Global markets experienced a dynamic start to the year, marked by robust US economic data and geopolitical tension. Employment data continued to be strong as payrolls came in above expectations and the unemployment rate dropped. Core inflation also came in below expectations as shelter costs cool. The S&P 500 delivered a solid 2.8% monthly return even with the threat of substantial tariffs on imports from Canada, Mexico, and China. In the technology sector, Chinese AI startup DeepSeek introduced a cost-effective model that challenges major competitors, contributing to a slight tech industry sell-off. European equities demonstrated resilience, even amid Eurozone economic stagnation and the ECB (among other central banks) chose to continue to cut rates in January. The Federal Reserve, however, elected to keep their benchmark rate unchanged at 4.25-4.5% even with pressure from the White House to lower rates. Chair Powell reiterated that the Fed would remain apolitical as they continue to focus on bringing inflation down to more normal levels.
Key Takeaways
- Market News: The new year started off with a bang with strong job creation, moderating services inflation, and resilient consumer spending driving market confidence. The S&P 500 delivering a solid 2.8% monthly return amid complex geopolitical and fiscal transitions.
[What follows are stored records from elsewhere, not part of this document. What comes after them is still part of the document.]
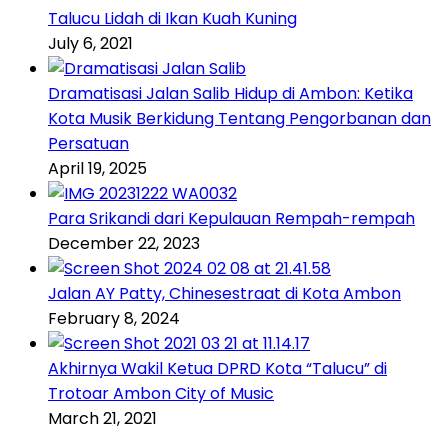
Talucu Lidah di Ikan Kuah Kuning
July 6, 2021
Dramatisasi Jalan Salib Hidup di Ambon: Ketika
Kota Musik Berkidung Tentang Pengorbanan dan
Persatuan
April 19, 2025
Para Srikandi dari Kepulauan Rempah-rempah
December 22, 2023
Jalan AY Patty, Chinesestraat di Kota Ambon
February 8, 2024
Akhirnya Wakil Ketua DPRD Kota “Talucu” di
Trotoar Ambon City of Music
March 21, 2021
- Tariffs: President Trump announced new tariffs on imports from Canada (25%), Mexico (25%), and China (10%). Global markets reacted negatively, with US equities selling off on the last day of the month on the news. The US dollar strengthened against affected currencies. Canada and Mexico have announced potential retaliatory measures if the US goes through with this proposal, while China plans to file a WTO lawsuit.
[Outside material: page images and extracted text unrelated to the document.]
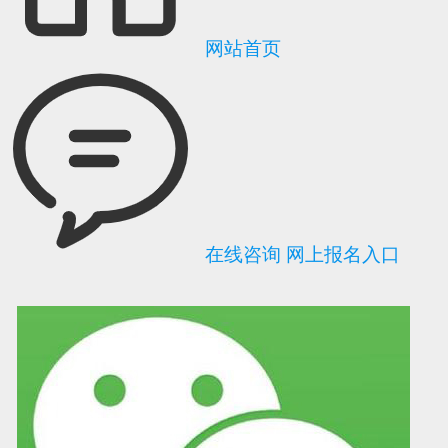
网站首页
在线咨询
网上报名入口
可信网站信用评
网络警察提醒你
诚信网站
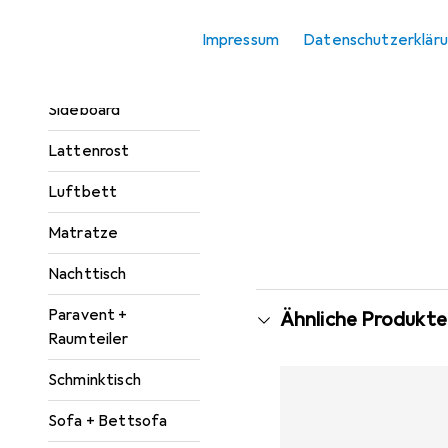
Kleiderschrank
Impressum
Datenschutzerklär
Zubehör
Kommode +
Sideboard
Lattenrost
Luftbett
Matratze
Nachttisch
Paravent +
Ähnliche Produkte
Raumteiler
Schminktisch
Sofa + Bettsofa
- AI: Chinese AI startup DeepSeek’s R1 model launched at a fraction of the cost with performance comparable to OpenAI and Meta models. The Tech sector was the only major US industry with negative performance for the month as many of these names sold off in the face of cheap competition abroad.
- European Market Resilience: European equities delivered an impressive 6.9% monthly return, defying economic stagnation. Despite the Eurozone’s unexpected zero growth in Q4, investors found opportunities in sectors showing underlying strength and potential economic stabilization as the ECB cut rates again in January.